**Exercise:**
Pick each line that has "linejoin" out of the records.

**Source material:**
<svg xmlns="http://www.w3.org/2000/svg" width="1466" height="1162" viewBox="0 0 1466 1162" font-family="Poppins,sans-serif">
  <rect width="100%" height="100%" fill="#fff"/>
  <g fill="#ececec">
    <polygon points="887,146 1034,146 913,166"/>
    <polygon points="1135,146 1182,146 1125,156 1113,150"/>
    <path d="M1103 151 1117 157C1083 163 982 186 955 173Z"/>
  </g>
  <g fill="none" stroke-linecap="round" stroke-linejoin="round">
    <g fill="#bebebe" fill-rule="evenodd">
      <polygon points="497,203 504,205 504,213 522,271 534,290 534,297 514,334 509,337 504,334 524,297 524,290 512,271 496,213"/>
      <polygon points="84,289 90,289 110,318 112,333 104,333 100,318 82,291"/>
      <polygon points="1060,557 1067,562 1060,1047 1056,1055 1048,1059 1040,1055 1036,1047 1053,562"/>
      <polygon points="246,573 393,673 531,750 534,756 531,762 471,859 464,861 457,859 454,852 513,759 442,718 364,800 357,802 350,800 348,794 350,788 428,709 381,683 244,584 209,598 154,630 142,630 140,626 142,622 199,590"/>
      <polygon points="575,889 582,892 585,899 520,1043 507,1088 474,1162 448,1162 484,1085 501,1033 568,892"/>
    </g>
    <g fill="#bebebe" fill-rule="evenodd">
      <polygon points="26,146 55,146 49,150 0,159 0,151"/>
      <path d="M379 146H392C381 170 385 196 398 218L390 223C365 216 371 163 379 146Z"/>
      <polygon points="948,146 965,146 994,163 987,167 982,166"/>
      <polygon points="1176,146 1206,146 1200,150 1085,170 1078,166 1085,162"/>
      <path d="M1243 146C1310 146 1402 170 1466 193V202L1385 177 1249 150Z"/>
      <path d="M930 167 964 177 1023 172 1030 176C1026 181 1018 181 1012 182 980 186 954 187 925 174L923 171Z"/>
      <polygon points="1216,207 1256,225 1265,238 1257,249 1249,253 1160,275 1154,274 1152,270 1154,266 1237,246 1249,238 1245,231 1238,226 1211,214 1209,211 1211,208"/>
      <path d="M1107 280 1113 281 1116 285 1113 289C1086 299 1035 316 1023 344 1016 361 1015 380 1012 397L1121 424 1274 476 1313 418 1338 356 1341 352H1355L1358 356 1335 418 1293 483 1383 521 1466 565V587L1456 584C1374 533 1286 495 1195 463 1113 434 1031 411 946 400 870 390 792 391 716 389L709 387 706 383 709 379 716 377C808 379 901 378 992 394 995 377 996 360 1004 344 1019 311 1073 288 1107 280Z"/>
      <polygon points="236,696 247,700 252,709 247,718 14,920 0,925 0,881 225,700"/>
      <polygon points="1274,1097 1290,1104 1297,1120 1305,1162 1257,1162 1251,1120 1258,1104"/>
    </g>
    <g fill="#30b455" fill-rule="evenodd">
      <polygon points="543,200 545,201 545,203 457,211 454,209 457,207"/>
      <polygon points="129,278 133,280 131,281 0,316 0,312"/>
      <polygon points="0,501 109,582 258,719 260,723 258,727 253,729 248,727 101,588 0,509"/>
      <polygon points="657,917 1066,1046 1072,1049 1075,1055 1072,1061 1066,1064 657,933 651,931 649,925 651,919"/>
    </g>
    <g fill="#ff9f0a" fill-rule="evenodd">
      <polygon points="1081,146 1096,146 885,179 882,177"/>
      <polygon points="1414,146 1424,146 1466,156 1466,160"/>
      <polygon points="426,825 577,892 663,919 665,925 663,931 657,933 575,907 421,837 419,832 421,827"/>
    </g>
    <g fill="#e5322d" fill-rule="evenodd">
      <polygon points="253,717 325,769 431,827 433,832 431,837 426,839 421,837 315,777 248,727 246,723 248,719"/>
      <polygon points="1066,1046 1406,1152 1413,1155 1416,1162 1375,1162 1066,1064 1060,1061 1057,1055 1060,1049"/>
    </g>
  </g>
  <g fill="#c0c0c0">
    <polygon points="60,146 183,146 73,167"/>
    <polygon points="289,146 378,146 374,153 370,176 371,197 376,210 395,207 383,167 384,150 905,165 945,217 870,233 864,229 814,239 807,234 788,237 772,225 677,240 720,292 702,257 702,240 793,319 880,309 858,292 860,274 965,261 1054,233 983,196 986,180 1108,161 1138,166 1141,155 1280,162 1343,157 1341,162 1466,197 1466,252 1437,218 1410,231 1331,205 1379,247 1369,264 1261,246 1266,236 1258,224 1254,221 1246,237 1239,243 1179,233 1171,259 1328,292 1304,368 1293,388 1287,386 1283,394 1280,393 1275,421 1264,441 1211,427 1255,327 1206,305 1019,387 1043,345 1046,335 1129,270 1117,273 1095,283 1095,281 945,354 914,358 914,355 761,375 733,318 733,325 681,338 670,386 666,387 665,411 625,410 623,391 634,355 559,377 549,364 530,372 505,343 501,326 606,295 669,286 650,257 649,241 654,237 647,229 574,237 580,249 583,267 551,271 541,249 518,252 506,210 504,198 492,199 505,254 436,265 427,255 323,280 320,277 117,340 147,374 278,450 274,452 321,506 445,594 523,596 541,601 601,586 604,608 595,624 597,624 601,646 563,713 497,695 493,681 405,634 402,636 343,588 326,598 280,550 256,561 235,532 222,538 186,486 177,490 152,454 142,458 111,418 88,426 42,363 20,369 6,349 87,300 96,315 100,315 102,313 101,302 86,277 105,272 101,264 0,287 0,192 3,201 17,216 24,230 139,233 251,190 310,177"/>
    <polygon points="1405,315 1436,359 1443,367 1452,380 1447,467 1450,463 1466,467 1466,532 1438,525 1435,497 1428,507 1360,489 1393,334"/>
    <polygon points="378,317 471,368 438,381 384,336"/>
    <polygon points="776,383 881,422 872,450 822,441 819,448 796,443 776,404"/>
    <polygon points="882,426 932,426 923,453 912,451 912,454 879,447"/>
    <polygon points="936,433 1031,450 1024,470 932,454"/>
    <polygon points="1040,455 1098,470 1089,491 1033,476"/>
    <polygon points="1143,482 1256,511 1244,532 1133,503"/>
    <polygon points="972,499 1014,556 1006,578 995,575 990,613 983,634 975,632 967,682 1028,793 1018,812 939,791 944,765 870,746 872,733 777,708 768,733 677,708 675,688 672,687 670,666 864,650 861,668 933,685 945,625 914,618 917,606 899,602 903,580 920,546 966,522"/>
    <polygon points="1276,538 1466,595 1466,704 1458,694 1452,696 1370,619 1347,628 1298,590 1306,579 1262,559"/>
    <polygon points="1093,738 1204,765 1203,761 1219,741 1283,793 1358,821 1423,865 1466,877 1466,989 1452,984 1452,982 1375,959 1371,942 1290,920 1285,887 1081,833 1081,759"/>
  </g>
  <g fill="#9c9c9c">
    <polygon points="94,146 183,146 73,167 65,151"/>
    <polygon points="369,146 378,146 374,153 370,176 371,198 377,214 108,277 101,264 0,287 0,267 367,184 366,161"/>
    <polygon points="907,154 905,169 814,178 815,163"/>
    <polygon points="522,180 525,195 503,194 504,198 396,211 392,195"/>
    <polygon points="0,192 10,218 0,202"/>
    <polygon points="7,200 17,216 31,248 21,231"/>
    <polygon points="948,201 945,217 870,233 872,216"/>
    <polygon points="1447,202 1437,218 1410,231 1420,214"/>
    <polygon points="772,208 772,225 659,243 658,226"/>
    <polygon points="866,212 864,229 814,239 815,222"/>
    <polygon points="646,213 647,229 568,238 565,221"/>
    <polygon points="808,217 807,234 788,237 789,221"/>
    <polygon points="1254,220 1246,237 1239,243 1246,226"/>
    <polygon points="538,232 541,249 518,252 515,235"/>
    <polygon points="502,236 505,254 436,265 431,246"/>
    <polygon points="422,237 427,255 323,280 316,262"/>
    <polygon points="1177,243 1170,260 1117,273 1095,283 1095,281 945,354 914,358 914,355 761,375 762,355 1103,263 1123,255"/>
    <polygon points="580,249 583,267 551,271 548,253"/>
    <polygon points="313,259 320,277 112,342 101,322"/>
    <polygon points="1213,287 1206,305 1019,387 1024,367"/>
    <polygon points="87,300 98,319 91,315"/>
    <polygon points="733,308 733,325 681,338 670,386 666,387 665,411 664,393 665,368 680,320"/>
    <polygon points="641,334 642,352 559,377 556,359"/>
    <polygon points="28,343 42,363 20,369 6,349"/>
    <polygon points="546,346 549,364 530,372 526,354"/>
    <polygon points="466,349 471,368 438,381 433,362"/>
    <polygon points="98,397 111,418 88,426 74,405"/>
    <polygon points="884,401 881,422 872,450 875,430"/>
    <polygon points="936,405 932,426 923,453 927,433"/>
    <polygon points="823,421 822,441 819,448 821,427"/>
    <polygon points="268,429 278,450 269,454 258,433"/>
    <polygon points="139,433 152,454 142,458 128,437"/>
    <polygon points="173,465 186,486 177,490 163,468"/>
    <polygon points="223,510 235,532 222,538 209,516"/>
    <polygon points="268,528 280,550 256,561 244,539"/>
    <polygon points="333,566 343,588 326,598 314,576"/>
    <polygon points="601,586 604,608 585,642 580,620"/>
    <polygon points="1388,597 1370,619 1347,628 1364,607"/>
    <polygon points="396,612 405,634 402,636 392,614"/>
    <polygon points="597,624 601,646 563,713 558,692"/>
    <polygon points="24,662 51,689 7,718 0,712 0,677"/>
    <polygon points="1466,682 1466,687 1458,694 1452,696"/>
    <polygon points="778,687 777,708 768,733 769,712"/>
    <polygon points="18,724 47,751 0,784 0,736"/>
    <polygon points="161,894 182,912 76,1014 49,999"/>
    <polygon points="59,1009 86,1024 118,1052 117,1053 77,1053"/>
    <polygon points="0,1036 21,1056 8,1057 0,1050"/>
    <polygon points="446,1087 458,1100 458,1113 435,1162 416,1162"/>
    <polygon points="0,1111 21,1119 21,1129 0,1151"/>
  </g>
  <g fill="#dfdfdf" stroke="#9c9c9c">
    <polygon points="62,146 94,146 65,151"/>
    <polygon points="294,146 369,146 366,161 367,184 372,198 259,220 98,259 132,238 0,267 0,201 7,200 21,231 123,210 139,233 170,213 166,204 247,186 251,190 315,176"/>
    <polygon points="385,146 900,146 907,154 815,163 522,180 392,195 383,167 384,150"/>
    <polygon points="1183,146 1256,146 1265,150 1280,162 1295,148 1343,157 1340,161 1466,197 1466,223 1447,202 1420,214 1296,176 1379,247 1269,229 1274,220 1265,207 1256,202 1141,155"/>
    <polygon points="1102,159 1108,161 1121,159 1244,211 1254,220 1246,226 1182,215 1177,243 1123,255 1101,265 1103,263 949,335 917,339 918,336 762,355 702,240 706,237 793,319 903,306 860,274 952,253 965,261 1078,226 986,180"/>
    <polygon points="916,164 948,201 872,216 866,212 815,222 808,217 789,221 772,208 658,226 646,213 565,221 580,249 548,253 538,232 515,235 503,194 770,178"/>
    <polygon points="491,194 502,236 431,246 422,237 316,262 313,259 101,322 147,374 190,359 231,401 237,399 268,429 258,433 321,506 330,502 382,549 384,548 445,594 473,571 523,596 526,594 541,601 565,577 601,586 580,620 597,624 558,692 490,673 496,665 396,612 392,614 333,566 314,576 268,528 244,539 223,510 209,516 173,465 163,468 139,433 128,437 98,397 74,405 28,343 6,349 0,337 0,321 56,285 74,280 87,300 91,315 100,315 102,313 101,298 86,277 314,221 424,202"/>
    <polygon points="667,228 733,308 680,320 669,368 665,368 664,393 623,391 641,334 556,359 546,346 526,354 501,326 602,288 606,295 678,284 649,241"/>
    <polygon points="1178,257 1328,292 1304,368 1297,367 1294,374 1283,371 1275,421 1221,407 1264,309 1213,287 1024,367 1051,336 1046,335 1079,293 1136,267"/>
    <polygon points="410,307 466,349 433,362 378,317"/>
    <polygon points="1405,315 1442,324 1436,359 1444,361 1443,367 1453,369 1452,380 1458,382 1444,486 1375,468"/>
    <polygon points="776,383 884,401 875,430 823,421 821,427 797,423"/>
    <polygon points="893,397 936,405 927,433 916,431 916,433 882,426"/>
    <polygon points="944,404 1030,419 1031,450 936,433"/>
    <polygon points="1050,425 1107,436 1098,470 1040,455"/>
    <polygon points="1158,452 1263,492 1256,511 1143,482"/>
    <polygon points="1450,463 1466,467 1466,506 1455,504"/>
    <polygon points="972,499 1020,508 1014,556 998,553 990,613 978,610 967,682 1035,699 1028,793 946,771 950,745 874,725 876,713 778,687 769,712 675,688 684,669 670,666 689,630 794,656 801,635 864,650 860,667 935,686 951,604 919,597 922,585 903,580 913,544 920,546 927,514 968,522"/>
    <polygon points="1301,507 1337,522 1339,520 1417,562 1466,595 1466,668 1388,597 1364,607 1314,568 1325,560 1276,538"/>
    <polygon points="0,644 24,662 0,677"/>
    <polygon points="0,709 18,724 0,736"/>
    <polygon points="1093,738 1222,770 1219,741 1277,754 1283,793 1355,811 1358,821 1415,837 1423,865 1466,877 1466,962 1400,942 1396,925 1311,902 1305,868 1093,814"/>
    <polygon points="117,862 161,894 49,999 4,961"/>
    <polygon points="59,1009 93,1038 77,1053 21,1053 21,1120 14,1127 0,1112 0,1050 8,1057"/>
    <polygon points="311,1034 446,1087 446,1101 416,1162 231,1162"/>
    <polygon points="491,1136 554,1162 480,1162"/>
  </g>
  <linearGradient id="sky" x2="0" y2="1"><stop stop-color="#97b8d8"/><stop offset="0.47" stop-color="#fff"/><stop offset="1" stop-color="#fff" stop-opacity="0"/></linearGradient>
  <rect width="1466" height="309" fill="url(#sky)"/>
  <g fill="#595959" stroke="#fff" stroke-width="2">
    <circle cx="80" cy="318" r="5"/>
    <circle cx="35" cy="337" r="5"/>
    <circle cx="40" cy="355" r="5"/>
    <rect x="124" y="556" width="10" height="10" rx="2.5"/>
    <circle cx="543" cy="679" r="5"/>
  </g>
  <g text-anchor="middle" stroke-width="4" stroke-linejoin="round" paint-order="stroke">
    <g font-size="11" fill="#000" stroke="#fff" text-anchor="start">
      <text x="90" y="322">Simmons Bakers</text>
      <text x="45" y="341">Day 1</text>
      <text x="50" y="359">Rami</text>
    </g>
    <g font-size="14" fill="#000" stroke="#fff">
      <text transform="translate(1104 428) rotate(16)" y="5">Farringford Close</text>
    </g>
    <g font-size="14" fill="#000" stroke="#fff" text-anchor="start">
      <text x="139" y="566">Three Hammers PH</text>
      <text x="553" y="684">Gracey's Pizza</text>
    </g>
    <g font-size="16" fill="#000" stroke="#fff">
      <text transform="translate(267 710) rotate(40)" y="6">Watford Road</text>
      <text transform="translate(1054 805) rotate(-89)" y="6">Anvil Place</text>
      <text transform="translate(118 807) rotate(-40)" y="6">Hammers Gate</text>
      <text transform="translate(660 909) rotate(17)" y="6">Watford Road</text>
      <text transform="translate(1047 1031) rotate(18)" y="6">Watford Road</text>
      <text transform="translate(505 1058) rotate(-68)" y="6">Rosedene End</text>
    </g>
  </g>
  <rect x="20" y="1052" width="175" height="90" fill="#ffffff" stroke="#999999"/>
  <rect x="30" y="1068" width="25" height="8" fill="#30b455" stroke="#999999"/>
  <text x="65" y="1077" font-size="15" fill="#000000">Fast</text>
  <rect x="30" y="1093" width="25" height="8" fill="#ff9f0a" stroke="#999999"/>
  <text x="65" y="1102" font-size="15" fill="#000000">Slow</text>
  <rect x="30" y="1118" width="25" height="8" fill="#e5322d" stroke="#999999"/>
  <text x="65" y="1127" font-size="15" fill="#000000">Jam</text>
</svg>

**Solution to this exercise:**
  <g fill="none" stroke-linecap="round" stroke-linejoin="round">
  <g text-anchor="middle" stroke-width="4" stroke-linejoin="round" paint-order="stroke">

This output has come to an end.